Он отвалился от тела, прижав спину к столбу, застонал от облегчения, не отводя глаз. Всё сделал, как надо. Только забыл сказать слова, дурак-дурак! Но Большой Охотник и Большая Мать простят его: он ведь делает доброе, хорошее дело. Скажет сейчас, ведь ещё не конец и помощь ему понадобится.
— Большая Мать, ты не спишь, даже когда глаз твой закрыт облаками, потому что ты смотришь за своими детьми. Присмотри за тем, что я делаю, отведи дрожь в руках, туман в голове, песок в глазах. Спасибо тебе, Большая Мать.
— Большой Охотник, ты разбросал по небу огни и сам спрятался в засаде, в тени облаков, но ты всегда с нами, потому у нас есть то, что нужно людям.

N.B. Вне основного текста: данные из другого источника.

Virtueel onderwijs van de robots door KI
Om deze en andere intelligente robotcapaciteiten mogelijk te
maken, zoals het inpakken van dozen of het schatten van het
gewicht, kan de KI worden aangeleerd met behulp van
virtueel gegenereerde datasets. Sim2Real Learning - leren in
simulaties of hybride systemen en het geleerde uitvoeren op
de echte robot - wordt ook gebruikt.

Присмотри за тем, что я делаю, отведи от меня страхи и глупость, неумение и лень. Спасибо тебе, Большой Охотник…
Раскачивался, поднимая коричневые ладони, встряхивал космами волос, и глаза девушки следили за ним, а тело лежало неподвижно, как мёртвая колода, вынесенная рекой на песок.
— Ну, вот, — закончив молитву, развязал веревки и укрыл её по самую шею циновкой. — Большие присмотрят за нами. Теперь я сделаю так, чтоб никто из малых людей не помешал нам.

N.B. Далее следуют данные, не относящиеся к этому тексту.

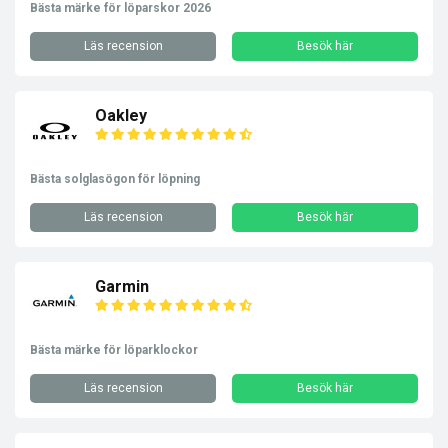
Bästa märke för löparskor 2026
Läs recension
Besök här
Oakley
Bästa solglasögon för löpning
Läs recension
Besök här
Garmin
Bästa märke för löparklockor
Läs recension
Besök här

Бледный свет пришедшего дня освещал хижину, и мастер неверными от волнения шагами направился в дальний угол, разгрёб сваленный хлам. Достал огромную раковину с отбитым краем, выпрямился и повертел в руках. Мягкие переливы света ласкали глаз. Положил на пол и гладким камнем ударил по нежным изгибам. Коротко прозвенев, раковина обрушилась веером ярких кусков, над ними встали маленькие дрожащие радуги. Морщась, мастер собрал осколки в деревянную широкую чашу, укутал куском ткани и пошёл к двери. Оглянулся на лежащую:
— Я долго хранил её. Теперь пригодилась.